Falls Restaurant at Sheen Falls Lodge Bringing the Landscape Inside
Mark Treacy, Executive Chef at Falls Restaurant in Sheen Falls Lodge, is a very passionate chef who knows his producers by name and works closely with them. From the start he was clear that the photographs needed a true sense of place.
The restaurant looks directly onto the waterfall and the surrounding Kerry landscape, so we built the shoot around that. I photographed the dishes on stone slabs chosen to echo the rock and water outside the windows. The texture of the stone and the warm directional light gave every plate a natural depth and weight, connecting the food to the land around it.

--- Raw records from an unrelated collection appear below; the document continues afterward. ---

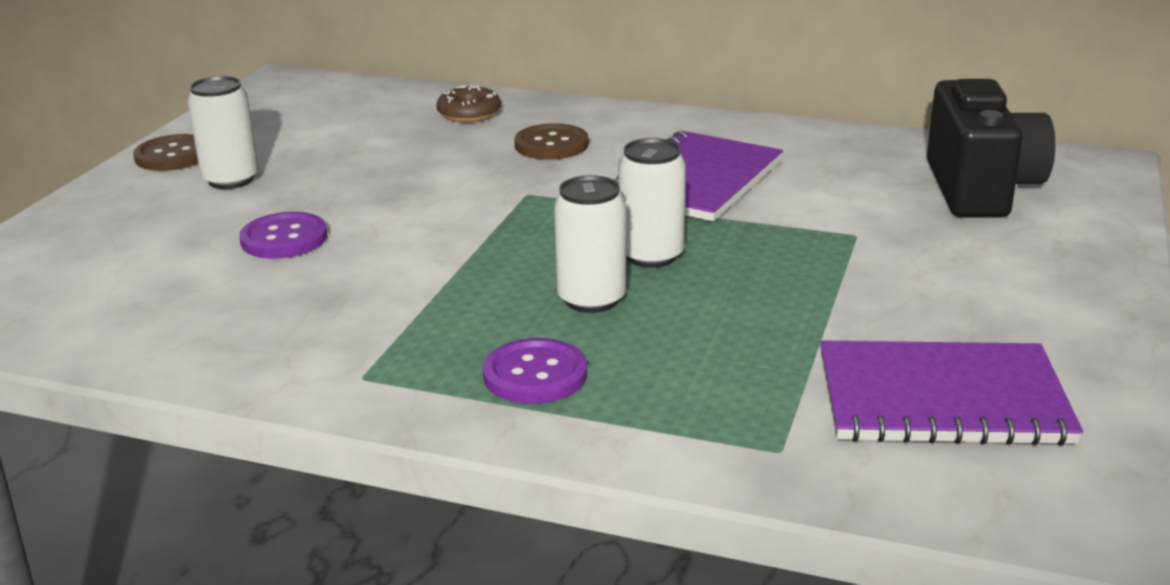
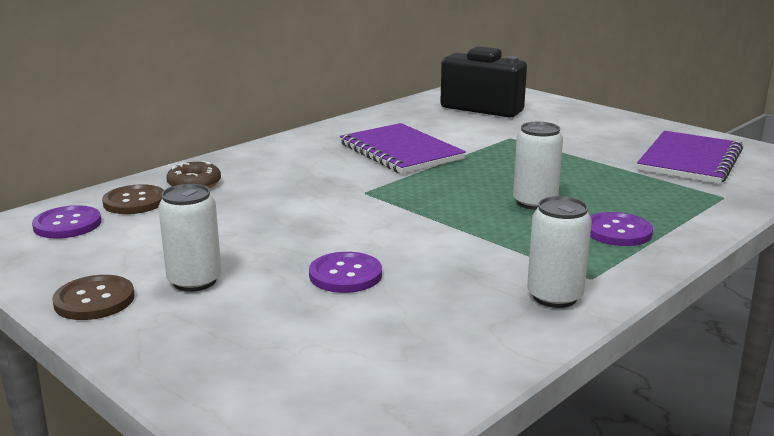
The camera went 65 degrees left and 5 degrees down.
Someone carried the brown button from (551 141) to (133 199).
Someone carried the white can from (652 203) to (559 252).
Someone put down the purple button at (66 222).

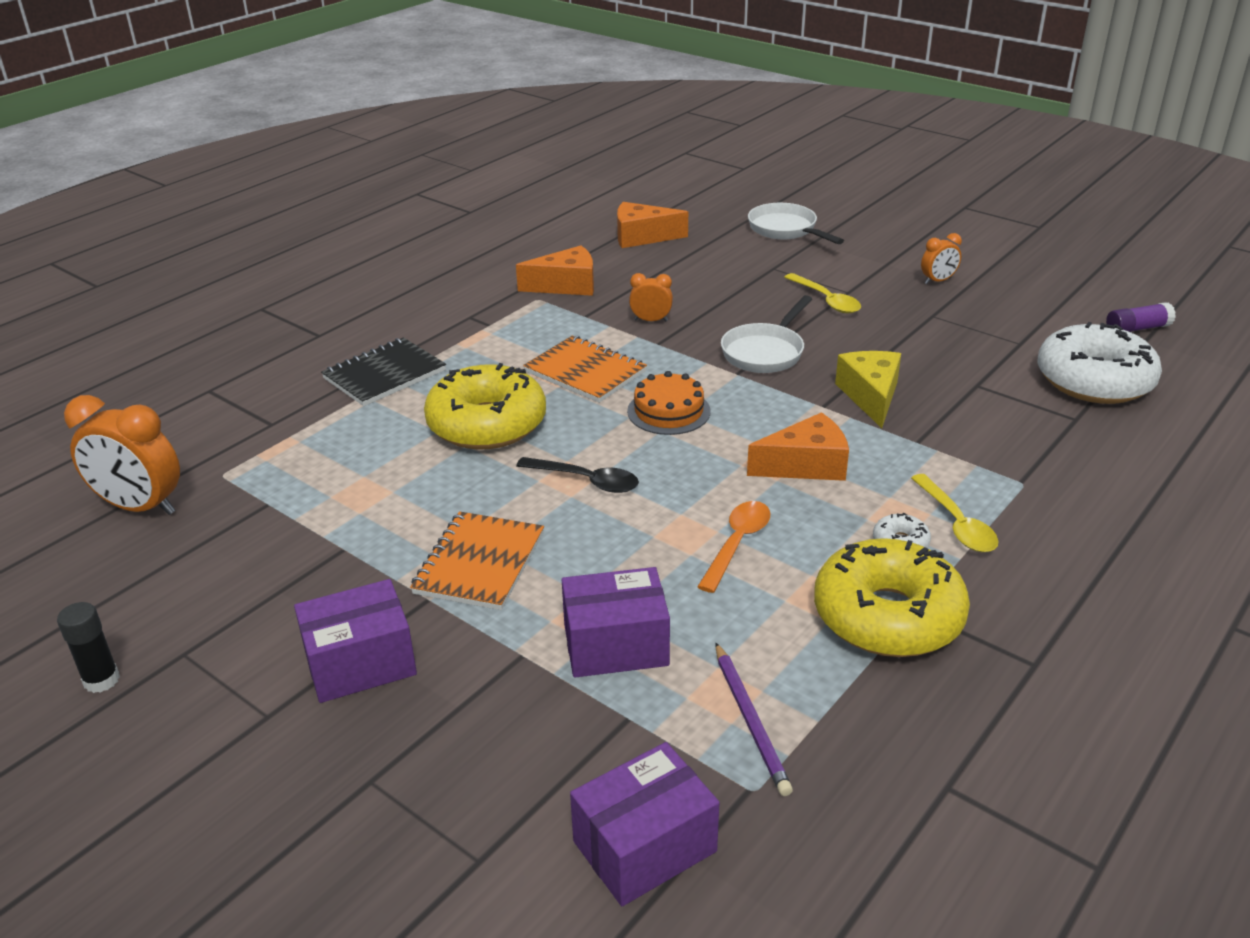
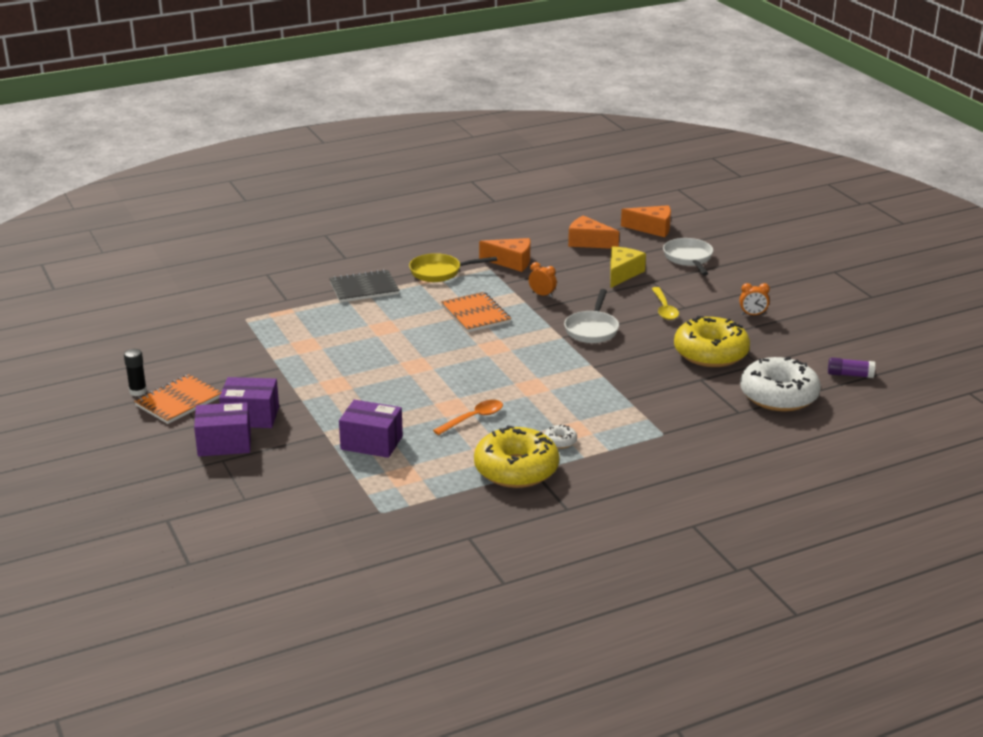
The camera went 25 degrees right and 5 degrees down.
Someone rotated the white pan at (766 334) by 45 degrees counterclockwise.
Someone carried the yellow cheese from (868 389) to (628 267).
Someone carried the yellow donut from (485 406) to (712 341).
Someone took away the orange cake at (669 403).
Someone took away the orange clock at (122 455).
Someone carried the orange cheese from (798 446) to (646 221).
Someone took away the black spoon at (577 475).
Someone took away the yellow spoon at (954 513).
Someone carried the orange notebook from (477 560) to (177 399).
Someone took away the purple pencil at (754 719).
Someone carried the purple box from (645 824) to (222 429).
Someone put down the yellow pan at (453 267).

Among the dishes we captured were early-evening snacks like a choux bite topped with aged cheese, a briny oyster crowned with caviar, and the rich wild-mushroom ravioli finished with a pour of truffle broth. Later courses included seasonal fish from Portán Fresh Fish in Kenmare and a dessert of rhubarb and soft vanilla meringue. Each plate carried the same link to the surrounding landscape that Mark wanted to celebrate.
For lighting I used a carefully balanced mix of sources to shape the mood. Key lights and subtle fills worked together to catch steam rising from the ravioli, the glint of caviar on the oyster and the fine textures of the delicate snacks served before the starters. Shadows added quiet drama and gave the highlights room to breathe.
This was a two day shoot. Day one focused on the dishes. Day two followed Mark into the forest and onto the water to meet local producer Portán Fresh Fish in Kenmare, whose sustainably caught lobster and crab feature on the menu. I photographed Mark foraging among the trees and later with the Portán team as they landed their catch, grounding the images in the same provenance that defines his cooking.
The result is a collection of images that reflects Falls Restaurant as it is, a kitchen deeply connected to the land, the sea and the waterfall just beyond the glass.